An incentive is a future-oriented promise -- do this, get that, later. A reward in the habit science sense is immediate feedback that activates the brain's dopamine system close enough to the behavior that the connection registers. A badge that appears when you complete an action, a comment from a leader within minutes of a submission, the visible movement of an idea through the system -- these hit the reward pathway in a way that quarterly bonuses don't, regardless of dollar amounts.
Why is identity more powerful than motivation for building habits?
Motivation fluctuates. Identity doesn't. A person relying on motivation to keep running wakes up on a cold morning and negotiates. A person who identifies as "a runner" puts on the shoes. For CI organizations, the shift from "we're trying to improve engagement" to "we're the kind of organization that continuously improves" means that every micro-decision -- do we hold the huddle today, do we document this near-miss, do we follow up on that idea -- is already answered by the identity rather than requiring fresh motivation.
What is BJ Fogg's behavior model and how does it apply to CI?

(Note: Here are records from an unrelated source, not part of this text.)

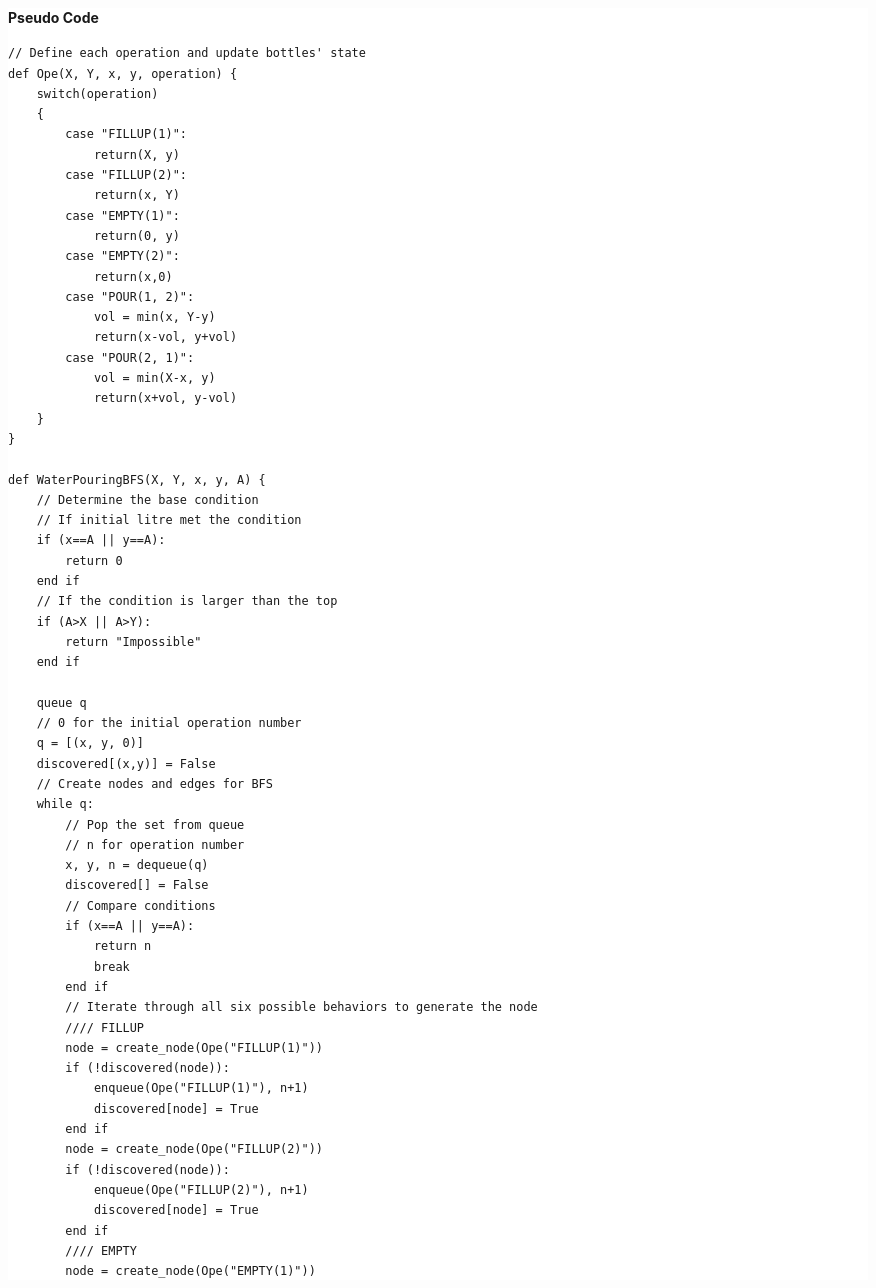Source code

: **Pseudo Code**

```pseudocode
// Define each operation and update bottles' state
def Ope(X, Y, x, y, operation) {
	switch(operation)
	{
		case "FILLUP(1)":
			return(X, y)
		case "FILLUP(2)":
			return(x, Y)
		case "EMPTY(1)":
			return(0, y)
		case "EMPTY(2)":
			return(x,0)
		case "POUR(1, 2)":
			vol = min(x, Y-y)
			return(x-vol, y+vol)
		case "POUR(2, 1)":
			vol = min(X-x, y)
			return(x+vol, y-vol)
	}
}
	
def WaterPouringBFS(X, Y, x, y, A) {
	// Determine the base condition
	// If initial litre met the condition
	if (x==A || y==A):
		return 0
	end if
	// If the condition is larger than the top
	if (A>X || A>Y):
		return "Impossible"
	end if
	
	queue q
	// 0 for the initial operation number
	q = [(x, y, 0)]
	discovered[(x,y)] = False
	// Create nodes and edges for BFS
	while q:
		// Pop the set from queue
		// n for operation number
		x, y, n = dequeue(q)
		discovered[] = False
		// Compare conditions
		if (x==A || y==A):
			return n
			break
		end if
		// Iterate through all six possible behaviors to generate the node
		//// FILLUP
		node = create_node(Ope("FILLUP(1)"))
		if (!discovered(node)):
			enqueue(Ope("FILLUP(1)"), n+1)
			discovered[node] = True
		end if
		node = create_node(Ope("FILLUP(2)"))
		if (!discovered(node)):
			enqueue(Ope("FILLUP(2)"), n+1)
			discovered[node] = True
		end if
		//// EMPTY
		node = create_node(Ope("EMPTY(1)"))
```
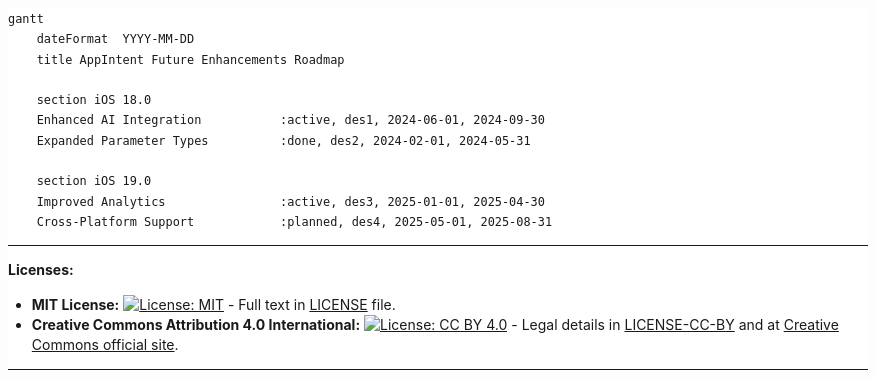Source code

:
 ```
gantt
    dateFormat  YYYY-MM-DD
    title AppIntent Future Enhancements Roadmap

    section iOS 18.0
    Enhanced AI Integration           :active, des1, 2024-06-01, 2024-09-30
    Expanded Parameter Types          :done, des2, 2024-02-01, 2024-05-31

    section iOS 19.0
    Improved Analytics                :active, des3, 2025-01-01, 2025-04-30
    Cross-Platform Support            :planned, des4, 2025-05-01, 2025-08-31

```

---
**Licenses:**

- **MIT License:**  [![License: MIT](https://img.shields.io/badge/License-MIT-yellow.svg)](LICENSE) - Full text in [LICENSE](LICENSE) file.
- **Creative Commons Attribution 4.0 International:** [![License: CC BY 4.0](https://licensebuttons.net/l/by/4.0/88x31.png)](LICENSE-CC-BY) - Legal details in [LICENSE-CC-BY](LICENSE-CC-BY) and at [Creative Commons official site](http://creativecommons.org/licenses/by/4.0/).

---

Fogg's model shows that behavior happens at the intersection of motivation and ability. High motivation and high ability produce behavior reliably; low motivation and low ability make it unlikely. The model predicts that even highly motivated, capable people will fail to develop a habit if there's no reliable cue. For CI leaders, this reframes adoption challenges: when people aren't doing improvement work, the question isn't usually "why aren't they motivated?" It's "where is the cue that should trigger this behavior?"
What are the four personas and why are they important for habit design?
The four personas -- executive, CI coach, leader, and frontline employee -- represent the distinct roles people play in a CI organization. Each has different motivations, different relationships to improvement work, and different cues and rewards that work for them. Designing four persona-specific habit loops is tractable. Designing individual loops for thousands of people isn't. When all four persona loops are working and interconnecting -- each person's behavior creating cues and rewards for the adjacent personas -- the CI culture becomes self-reinforcing.